There's a whole branch in applied math that's called numerical linear algebra and deals with all these kinds of situations. One of the most important results is that you should almost never do an explicit computation of the inverse of a matrix. It is expensive and can be highly unstable. If you ever see a A\b or pinv(A)*b in somebody's code, it should raise a big red flag.

A little defense of the pseudoinverse here, it's often a fine tool, far more so than the true inverse.

If the matrix is not full rank the psuedoinverse provides the least squares solution.

It can also be done efficiently and may well already be implemented using whatever numerical method one prefers (SVD, QR).

And the implementation probably allows for regularization via a singular value cutoff.

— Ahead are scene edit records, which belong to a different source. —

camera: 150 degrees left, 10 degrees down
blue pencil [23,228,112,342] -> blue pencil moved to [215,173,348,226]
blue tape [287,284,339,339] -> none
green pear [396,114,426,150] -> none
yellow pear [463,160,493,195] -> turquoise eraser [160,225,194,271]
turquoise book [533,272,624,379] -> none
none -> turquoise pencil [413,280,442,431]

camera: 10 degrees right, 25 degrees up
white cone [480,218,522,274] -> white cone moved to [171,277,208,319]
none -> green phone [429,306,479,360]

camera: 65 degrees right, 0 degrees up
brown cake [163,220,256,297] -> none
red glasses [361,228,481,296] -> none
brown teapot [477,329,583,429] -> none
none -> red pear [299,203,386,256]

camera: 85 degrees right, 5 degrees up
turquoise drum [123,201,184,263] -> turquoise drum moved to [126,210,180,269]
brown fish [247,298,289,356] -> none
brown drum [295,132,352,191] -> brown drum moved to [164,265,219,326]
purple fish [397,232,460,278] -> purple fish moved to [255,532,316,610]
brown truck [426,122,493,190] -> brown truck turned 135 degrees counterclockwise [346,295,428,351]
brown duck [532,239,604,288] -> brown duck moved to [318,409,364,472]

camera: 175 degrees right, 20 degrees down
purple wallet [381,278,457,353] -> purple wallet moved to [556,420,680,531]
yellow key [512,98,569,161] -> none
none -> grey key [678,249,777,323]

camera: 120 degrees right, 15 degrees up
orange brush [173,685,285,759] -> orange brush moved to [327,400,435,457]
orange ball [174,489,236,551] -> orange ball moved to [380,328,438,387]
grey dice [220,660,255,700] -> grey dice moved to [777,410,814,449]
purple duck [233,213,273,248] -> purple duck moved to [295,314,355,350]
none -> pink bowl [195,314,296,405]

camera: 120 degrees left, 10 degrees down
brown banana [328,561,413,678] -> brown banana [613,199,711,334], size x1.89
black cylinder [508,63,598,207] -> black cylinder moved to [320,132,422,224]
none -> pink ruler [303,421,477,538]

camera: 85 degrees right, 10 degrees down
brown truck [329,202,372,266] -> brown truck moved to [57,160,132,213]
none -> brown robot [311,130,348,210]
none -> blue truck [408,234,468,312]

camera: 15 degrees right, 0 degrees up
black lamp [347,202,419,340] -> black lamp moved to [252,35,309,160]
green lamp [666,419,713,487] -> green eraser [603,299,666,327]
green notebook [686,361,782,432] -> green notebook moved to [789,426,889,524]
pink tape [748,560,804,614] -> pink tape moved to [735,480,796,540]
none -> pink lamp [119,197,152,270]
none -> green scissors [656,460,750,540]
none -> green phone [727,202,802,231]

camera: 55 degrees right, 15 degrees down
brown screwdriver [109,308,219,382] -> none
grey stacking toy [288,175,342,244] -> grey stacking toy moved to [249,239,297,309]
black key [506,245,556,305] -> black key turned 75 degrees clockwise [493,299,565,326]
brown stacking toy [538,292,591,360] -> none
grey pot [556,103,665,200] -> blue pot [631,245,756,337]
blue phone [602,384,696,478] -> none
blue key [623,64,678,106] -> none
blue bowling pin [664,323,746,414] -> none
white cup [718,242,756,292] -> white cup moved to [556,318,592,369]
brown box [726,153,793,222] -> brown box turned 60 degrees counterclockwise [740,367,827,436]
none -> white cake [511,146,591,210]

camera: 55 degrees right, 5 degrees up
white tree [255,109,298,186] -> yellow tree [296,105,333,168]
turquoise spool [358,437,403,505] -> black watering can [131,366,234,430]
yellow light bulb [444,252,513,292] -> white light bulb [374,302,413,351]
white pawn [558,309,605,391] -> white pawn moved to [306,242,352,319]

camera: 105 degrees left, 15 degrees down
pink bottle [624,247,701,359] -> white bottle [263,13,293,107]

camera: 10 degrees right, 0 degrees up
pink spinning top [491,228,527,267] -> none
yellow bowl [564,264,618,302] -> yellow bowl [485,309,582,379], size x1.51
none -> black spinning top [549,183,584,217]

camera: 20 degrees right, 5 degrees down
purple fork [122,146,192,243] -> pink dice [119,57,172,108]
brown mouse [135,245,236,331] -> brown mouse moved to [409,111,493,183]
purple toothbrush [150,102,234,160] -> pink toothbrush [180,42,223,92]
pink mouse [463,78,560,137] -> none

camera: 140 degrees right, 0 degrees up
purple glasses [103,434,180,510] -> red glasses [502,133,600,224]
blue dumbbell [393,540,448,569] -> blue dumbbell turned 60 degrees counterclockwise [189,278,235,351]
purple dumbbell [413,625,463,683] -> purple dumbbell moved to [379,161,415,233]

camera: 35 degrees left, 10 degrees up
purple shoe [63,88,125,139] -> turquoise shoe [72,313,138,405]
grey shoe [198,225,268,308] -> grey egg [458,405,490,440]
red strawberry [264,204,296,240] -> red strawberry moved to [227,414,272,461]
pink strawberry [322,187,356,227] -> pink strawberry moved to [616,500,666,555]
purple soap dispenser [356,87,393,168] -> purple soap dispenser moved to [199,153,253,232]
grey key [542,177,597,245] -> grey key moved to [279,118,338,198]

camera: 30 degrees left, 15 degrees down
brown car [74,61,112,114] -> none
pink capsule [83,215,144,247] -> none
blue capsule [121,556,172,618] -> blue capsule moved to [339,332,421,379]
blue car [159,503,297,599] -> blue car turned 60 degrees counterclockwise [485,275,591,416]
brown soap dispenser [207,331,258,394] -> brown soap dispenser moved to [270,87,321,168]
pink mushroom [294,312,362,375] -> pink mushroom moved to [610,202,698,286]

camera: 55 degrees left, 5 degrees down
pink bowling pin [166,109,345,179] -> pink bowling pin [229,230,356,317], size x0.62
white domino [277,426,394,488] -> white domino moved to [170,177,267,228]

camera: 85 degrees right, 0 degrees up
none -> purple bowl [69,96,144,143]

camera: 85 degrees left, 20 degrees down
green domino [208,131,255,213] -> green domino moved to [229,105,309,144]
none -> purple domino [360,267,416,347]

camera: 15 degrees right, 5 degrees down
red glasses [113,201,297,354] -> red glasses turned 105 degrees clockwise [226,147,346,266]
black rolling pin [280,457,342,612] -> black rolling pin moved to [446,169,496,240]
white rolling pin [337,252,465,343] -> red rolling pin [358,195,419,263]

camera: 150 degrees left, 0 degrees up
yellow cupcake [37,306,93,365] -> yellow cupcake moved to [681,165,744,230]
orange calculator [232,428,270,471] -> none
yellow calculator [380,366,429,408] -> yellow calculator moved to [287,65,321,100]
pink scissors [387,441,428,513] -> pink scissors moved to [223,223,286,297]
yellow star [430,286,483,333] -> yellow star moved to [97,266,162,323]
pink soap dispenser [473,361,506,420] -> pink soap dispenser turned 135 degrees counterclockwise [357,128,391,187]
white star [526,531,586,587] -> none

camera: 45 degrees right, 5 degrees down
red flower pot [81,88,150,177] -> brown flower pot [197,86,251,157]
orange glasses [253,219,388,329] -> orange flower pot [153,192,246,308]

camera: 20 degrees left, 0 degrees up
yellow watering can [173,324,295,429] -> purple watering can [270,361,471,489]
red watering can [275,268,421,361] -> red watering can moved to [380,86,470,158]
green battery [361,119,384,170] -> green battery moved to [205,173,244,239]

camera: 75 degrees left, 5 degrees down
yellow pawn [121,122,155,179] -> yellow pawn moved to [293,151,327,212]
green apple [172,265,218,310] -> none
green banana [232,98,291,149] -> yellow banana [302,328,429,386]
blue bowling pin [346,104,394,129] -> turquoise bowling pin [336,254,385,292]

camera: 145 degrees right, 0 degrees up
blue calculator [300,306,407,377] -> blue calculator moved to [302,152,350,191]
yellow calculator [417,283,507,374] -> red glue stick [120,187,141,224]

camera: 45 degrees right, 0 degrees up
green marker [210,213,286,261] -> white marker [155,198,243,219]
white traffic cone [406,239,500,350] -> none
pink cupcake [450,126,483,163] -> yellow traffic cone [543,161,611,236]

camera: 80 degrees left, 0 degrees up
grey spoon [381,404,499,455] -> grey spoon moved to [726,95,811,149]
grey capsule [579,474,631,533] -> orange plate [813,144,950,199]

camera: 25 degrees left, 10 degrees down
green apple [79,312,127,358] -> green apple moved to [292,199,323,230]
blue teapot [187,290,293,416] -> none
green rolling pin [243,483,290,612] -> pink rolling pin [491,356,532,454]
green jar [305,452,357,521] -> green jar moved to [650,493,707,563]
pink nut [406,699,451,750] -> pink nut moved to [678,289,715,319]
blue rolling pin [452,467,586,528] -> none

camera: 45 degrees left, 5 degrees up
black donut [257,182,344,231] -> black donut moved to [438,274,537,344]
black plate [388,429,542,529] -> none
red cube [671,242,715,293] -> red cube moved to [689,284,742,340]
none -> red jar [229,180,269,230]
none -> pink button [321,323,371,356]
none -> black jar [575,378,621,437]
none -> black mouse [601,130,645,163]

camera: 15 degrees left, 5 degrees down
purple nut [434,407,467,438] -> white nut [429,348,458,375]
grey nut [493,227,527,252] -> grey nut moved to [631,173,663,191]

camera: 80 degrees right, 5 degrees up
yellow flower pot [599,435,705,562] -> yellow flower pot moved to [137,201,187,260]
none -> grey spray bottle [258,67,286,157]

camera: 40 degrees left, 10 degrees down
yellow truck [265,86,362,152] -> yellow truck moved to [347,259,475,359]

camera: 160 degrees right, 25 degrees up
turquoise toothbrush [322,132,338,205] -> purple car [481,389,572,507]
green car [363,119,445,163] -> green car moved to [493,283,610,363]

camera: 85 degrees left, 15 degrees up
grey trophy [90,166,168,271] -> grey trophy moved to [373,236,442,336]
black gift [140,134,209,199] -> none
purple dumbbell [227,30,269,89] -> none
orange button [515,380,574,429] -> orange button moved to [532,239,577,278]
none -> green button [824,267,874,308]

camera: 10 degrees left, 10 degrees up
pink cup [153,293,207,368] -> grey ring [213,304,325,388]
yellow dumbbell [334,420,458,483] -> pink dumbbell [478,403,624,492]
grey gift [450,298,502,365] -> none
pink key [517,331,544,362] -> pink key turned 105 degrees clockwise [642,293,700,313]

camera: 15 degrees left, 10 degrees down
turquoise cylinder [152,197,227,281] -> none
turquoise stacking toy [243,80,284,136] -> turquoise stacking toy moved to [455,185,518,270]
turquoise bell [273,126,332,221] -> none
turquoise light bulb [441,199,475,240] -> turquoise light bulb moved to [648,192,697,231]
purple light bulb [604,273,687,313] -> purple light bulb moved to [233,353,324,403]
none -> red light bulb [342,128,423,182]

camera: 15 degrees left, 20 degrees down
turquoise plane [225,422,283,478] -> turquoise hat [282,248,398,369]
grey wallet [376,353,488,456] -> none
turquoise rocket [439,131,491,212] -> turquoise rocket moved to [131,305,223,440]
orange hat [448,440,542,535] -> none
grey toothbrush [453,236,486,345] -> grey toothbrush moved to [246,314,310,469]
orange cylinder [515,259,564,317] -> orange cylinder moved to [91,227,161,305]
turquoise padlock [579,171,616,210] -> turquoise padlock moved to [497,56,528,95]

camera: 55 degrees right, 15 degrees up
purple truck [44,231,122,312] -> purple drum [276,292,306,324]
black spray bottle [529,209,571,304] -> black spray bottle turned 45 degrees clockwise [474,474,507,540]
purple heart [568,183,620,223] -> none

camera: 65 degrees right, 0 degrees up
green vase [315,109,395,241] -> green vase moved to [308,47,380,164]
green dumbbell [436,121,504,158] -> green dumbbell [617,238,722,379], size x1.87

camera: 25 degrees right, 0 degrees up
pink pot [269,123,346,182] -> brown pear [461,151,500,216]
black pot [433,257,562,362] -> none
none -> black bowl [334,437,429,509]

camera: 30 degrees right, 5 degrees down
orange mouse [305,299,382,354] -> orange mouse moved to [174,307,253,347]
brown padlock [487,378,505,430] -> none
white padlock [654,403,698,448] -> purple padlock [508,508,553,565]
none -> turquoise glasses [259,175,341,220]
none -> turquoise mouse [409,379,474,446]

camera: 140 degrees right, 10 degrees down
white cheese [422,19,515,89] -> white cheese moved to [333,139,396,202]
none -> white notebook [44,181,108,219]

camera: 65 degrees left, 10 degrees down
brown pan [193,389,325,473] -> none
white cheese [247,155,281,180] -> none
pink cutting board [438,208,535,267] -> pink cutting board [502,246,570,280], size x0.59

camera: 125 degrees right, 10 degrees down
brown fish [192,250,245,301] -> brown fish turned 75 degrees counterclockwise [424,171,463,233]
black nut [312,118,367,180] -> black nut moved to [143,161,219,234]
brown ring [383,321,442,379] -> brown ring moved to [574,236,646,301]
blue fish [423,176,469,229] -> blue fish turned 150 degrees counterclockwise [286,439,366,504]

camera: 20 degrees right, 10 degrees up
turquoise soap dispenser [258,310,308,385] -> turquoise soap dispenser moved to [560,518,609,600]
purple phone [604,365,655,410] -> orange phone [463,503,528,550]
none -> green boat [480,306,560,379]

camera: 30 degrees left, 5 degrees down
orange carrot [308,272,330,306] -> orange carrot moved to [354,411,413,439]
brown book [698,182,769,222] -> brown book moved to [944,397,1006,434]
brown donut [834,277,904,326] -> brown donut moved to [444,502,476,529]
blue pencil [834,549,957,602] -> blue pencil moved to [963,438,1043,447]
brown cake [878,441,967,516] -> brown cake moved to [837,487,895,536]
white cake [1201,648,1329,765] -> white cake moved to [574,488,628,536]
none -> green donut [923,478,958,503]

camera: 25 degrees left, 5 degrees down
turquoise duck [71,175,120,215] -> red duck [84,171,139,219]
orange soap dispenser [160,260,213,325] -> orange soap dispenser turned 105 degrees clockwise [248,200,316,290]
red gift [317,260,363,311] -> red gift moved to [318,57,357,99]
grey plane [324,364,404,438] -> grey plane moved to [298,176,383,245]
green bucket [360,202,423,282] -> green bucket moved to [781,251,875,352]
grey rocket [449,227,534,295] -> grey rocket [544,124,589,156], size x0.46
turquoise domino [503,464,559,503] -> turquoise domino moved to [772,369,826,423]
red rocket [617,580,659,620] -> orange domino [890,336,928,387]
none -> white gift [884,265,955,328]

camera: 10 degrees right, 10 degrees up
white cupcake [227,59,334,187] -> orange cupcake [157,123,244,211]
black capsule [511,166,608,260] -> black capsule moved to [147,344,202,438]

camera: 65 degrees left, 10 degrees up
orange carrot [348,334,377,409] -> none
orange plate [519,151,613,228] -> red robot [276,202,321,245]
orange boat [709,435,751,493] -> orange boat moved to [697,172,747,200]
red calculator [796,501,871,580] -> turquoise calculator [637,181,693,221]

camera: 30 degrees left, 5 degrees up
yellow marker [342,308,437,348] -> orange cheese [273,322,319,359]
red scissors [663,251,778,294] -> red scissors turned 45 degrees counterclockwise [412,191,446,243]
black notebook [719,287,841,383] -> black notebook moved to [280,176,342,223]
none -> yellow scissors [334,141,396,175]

I'm not sure what matlab's backslash operator does these days, but it looks like a more efficient way to get a least-squares solution (compared to the pseudoinverse), possibly with sparsity imposed slightly.

Instead of

  𝛉 = pinv(𝐗)*y
write

  𝛉 = y\𝐗
It will automatically dispatch to the most appropriate algorithm depending on the type of X (Cholesky, QR, LU/Gauss, …)
As a complete layman the second one, given your explanation, seems to be more generic and declarative. Is that a correct assumption?
Yes, it basically means "solve 𝐗𝛉 = y for 𝛉", for which inverting 𝐗 is one of the many methods that can be used to solve it. MATLAB also has the same backslash operator to mean the same thing.
The former could easily be corrected by a compiler macro, should Julia eventually support that.
I don't know about the pseudoinverse in particular, but at least in the case of normal inversion -- you almost never want to invert a matrix, but sometimes you do, so it should be possible to sensibly express the idea of 'invert' I think.
True, but the specific combination of inversion and multiplication, with a well-known meaning, could be transformed. Standalone inversion would still stay an inversion. Algebraic identities are definitely one thing you might want to exploit with advanced compiler macros.
I guess the only concern I'd have is, is it possible that someone knows what they are doing (so, something is special about their matrix) and wants to do an in-place inversion, multiply, and then use their inverted matrix for something else. I'm don't know Julia, though, so I'm not sure if this would be a weird thing to do. (is invert even in-place?)
Often one is not really interested in solving Ax=b for all possible b but just one particular b. In that case one can iteratively solve for x by algorithms like conjugate gradient which only require multiplying A times the current best guess for x, which can be very fast and avoids numerical instability issues in many cases.
QR, Cholesky
QR and Cholesky factorization (QR is the most versatile and is always stable, so usually a better first choice)
> For those who use Matlab/Numpy regularly, you should definitely check it out.

May I ask how was transition like from Matlab/Numpy to Julia like did you migrate your work or start from the scratch using Julia?